EXERCISE DETAILS: Render the material as a numbered list, one line per item, from its first line through the line containing "Rank the series by their maximum". Include both of those lines and omit blank lines.

[[ RECORDS FOR THE EXERCISE, beginning ]]

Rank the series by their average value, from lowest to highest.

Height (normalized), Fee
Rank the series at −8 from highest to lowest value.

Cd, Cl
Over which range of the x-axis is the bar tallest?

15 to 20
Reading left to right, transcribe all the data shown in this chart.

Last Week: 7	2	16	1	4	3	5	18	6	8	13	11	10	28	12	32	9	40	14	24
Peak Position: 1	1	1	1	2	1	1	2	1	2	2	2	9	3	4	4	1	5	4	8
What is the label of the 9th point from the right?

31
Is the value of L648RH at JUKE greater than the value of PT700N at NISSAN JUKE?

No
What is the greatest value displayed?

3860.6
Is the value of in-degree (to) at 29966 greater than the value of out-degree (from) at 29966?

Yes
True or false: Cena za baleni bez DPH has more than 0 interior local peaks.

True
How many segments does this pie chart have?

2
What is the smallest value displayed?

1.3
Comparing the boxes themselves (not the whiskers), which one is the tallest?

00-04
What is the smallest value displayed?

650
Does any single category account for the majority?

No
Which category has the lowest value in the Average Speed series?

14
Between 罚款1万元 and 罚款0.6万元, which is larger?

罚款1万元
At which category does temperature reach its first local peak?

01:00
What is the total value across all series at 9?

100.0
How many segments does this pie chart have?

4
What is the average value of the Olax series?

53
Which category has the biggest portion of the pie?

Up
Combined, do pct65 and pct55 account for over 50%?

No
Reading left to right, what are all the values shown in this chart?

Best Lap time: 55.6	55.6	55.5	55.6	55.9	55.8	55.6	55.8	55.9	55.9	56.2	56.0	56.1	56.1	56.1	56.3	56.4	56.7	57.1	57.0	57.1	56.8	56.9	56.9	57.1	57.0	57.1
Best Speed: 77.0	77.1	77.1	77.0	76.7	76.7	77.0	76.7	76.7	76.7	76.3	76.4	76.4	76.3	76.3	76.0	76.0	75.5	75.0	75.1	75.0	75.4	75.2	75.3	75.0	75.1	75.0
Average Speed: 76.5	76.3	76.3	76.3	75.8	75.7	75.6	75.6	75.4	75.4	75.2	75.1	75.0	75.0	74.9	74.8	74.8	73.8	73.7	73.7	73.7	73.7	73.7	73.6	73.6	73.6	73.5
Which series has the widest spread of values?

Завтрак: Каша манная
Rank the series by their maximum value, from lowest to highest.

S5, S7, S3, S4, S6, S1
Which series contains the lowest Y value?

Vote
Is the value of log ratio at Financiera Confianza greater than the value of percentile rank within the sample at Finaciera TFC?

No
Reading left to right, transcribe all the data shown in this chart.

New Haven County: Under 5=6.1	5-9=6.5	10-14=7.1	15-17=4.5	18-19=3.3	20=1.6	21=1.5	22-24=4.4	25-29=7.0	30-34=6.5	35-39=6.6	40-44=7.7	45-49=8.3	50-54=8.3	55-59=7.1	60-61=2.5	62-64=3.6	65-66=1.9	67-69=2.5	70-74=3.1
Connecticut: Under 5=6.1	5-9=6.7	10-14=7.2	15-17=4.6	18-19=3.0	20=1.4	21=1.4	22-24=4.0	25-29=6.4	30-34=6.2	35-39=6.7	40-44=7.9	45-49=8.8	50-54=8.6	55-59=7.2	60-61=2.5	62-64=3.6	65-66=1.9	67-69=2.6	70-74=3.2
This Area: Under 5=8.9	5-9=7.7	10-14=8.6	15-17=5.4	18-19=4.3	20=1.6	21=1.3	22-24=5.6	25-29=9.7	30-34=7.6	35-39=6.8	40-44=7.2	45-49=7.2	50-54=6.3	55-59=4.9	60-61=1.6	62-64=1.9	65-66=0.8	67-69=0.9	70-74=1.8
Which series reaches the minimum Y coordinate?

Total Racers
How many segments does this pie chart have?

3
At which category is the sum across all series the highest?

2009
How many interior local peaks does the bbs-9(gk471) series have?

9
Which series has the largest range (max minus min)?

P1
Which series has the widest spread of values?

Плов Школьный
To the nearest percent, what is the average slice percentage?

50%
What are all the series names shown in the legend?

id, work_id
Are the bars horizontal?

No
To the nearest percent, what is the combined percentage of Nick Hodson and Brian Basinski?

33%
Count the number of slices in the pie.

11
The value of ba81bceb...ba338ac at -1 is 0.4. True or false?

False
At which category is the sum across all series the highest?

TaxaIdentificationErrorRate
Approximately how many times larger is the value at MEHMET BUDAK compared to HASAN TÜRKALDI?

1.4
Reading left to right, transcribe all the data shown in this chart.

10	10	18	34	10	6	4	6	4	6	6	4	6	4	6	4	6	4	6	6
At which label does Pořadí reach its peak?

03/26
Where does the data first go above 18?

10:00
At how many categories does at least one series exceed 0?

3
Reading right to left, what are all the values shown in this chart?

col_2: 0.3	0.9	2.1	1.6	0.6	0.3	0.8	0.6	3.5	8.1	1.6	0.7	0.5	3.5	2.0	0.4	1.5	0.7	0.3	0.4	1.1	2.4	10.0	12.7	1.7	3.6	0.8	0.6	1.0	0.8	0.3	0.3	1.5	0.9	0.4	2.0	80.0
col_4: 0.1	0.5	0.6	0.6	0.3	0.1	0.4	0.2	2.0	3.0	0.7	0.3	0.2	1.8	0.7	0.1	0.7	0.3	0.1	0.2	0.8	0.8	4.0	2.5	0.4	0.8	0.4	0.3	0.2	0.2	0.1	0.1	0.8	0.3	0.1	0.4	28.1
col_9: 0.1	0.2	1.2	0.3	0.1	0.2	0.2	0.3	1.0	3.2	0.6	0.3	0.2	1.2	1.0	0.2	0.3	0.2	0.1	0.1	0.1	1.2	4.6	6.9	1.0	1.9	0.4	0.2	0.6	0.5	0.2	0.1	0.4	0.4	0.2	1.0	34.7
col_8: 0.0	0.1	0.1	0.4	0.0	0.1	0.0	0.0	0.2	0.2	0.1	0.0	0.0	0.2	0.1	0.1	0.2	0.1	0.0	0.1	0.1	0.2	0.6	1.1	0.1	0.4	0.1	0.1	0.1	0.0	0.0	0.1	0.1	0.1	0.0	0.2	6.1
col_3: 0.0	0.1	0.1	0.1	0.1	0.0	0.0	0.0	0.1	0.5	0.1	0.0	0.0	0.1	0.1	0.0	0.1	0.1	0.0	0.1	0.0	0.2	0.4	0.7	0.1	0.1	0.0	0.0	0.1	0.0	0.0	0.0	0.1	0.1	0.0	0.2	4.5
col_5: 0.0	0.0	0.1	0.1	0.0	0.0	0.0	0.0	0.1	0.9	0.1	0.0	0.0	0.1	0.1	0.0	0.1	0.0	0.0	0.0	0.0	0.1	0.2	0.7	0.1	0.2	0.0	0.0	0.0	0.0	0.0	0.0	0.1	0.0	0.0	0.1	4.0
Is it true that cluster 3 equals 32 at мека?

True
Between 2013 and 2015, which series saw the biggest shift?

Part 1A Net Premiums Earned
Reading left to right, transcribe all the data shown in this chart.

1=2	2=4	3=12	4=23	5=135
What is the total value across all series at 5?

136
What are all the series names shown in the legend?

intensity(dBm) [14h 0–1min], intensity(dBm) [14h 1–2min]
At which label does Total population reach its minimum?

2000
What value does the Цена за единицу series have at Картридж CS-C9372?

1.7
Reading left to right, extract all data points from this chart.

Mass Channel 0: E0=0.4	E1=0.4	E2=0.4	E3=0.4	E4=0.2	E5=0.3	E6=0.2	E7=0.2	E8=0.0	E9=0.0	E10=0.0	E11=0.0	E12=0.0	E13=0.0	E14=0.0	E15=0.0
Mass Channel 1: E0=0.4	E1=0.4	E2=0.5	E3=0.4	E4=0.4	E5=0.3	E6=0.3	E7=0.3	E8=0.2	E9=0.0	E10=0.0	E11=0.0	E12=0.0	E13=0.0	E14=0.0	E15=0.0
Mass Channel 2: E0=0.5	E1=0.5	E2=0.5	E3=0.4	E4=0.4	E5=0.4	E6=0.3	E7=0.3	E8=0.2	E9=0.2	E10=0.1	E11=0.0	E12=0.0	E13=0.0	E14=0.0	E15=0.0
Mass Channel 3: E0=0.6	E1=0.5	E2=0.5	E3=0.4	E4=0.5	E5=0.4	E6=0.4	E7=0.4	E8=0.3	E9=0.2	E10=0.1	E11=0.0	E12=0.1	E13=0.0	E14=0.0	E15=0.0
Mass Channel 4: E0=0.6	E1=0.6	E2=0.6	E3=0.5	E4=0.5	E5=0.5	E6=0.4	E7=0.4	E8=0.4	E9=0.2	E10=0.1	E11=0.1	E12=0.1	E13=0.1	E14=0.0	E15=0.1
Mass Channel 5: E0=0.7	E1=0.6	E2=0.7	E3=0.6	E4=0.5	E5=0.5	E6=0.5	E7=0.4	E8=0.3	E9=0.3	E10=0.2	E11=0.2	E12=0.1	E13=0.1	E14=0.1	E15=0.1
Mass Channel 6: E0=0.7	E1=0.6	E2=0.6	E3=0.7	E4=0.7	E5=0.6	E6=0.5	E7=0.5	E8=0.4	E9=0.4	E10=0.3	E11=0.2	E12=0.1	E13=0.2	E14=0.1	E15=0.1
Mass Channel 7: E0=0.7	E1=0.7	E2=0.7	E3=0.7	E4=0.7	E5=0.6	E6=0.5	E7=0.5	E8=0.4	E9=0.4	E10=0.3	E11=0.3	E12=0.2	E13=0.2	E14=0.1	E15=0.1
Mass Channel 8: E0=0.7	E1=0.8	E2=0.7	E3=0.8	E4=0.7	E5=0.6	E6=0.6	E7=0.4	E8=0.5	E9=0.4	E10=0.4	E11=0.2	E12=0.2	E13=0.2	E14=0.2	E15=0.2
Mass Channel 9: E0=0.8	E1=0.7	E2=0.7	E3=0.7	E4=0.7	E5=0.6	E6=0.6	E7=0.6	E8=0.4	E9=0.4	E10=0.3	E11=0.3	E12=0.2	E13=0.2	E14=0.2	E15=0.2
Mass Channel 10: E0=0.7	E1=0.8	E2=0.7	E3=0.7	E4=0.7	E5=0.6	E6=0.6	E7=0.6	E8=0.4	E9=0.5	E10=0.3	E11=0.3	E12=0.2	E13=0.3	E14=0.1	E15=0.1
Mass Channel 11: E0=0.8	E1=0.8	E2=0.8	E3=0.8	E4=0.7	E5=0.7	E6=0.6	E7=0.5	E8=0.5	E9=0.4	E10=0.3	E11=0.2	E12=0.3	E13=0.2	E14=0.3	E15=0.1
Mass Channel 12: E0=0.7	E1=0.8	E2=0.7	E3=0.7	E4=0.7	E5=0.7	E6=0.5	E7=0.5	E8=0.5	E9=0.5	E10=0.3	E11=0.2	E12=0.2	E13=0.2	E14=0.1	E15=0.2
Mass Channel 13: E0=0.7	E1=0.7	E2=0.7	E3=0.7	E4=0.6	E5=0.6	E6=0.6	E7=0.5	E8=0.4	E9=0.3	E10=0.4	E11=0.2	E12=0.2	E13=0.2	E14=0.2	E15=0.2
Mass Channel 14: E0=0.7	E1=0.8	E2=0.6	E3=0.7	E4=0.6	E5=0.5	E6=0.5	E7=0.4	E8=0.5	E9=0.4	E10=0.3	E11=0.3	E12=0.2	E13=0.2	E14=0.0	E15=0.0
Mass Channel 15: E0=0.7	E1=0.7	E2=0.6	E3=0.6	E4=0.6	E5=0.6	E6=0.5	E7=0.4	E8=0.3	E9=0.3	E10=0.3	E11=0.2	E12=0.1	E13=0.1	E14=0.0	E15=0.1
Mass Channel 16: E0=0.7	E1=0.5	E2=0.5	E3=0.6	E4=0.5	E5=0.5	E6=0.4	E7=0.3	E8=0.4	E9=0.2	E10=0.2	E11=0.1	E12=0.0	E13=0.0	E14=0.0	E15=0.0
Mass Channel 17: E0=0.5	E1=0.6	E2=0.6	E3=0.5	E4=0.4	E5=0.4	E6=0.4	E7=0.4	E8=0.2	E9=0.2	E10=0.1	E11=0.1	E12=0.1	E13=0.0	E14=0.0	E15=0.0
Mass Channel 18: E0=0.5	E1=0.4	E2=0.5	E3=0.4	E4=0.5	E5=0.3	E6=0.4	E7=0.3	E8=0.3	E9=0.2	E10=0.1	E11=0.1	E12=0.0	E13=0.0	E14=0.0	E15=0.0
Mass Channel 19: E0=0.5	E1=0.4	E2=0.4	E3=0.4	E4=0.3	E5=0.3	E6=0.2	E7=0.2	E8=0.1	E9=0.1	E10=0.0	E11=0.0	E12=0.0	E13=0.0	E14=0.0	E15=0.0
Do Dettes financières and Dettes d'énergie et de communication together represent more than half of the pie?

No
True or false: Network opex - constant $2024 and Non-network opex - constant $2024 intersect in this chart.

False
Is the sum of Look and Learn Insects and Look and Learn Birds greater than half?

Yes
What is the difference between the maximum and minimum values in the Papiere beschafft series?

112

[[ RECORDS FOR THE EXERCISE, end ]]

SOLUTION TO THIS PROBLEM:
1. Rank the series by their average value, from lowest to highest.
2. Height (normalized), Fee
3. Rank the series at −8 from highest to lowest value.
4. Cd, Cl
5. Over which range of the x-axis is the bar tallest?
6. 15 to 20
7. Reading left to right, transcribe all the data shown in this chart.
8. Last Week: 7	2	16	1	4	3	5	18	6	8	13	11	10	28	12	32	9	40	14	24
9. Peak Position: 1	1	1	1	2	1	1	2	1	2	2	2	9	3	4	4	1	5	4	8
10. What is the label of the 9th point from the right?
11. 31
12. Is the value of L648RH at JUKE greater than the value of PT700N at NISSAN JUKE?
13. No
14. What is the greatest value displayed?
15. 3860.6
16. Is the value of in-degree (to) at 29966 greater than the value of out-degree (from) at 29966?
17. Yes
18. True or false: Cena za baleni bez DPH has more than 0 interior local peaks.
19. True
20. How many segments does this pie chart have?
21. 2
22. What is the smallest value displayed?
23. 1.3
24. Comparing the boxes themselves (not the whiskers), which one is the tallest?
25. 00-04
26. What is the smallest value displayed?
27. 650
28. Does any single category account for the majority?
29. No
30. Which category has the lowest value in the Average Speed series?
31. 14
32. Between 罚款1万元 and 罚款0.6万元, which is larger?
33. 罚款1万元
34. At which category does temperature reach its first local peak?
35. 01:00
36. What is the total value across all series at 9?
37. 100.0
38. How many segments does this pie chart have?
39. 4
40. What is the average value of the Olax series?
41. 53
42. Which category has the biggest portion of the pie?
43. Up
44. Combined, do pct65 and pct55 account for over 50%?
45. No
46. Reading left to right, what are all the values shown in this chart?
47. Best Lap time: 55.6	55.6	55.5	55.6	55.9	55.8	55.6	55.8	55.9	55.9	56.2	56.0	56.1	56.1	56.1	56.3	56.4	56.7	57.1	57.0	57.1	56.8	56.9	56.9	57.1	57.0	57.1
48. Best Speed: 77.0	77.1	77.1	77.0	76.7	76.7	77.0	76.7	76.7	76.7	76.3	76.4	76.4	76.3	76.3	76.0	76.0	75.5	75.0	75.1	75.0	75.4	75.2	75.3	75.0	75.1	75.0
49. Average Speed: 76.5	76.3	76.3	76.3	75.8	75.7	75.6	75.6	75.4	75.4	75.2	75.1	75.0	75.0	74.9	74.8	74.8	73.8	73.7	73.7	73.7	73.7	73.7	73.6	73.6	73.6	73.5
50. Which series has the widest spread of values?
51. Завтрак: Каша манная
52. Rank the series by their maximum value, from lowest to highest.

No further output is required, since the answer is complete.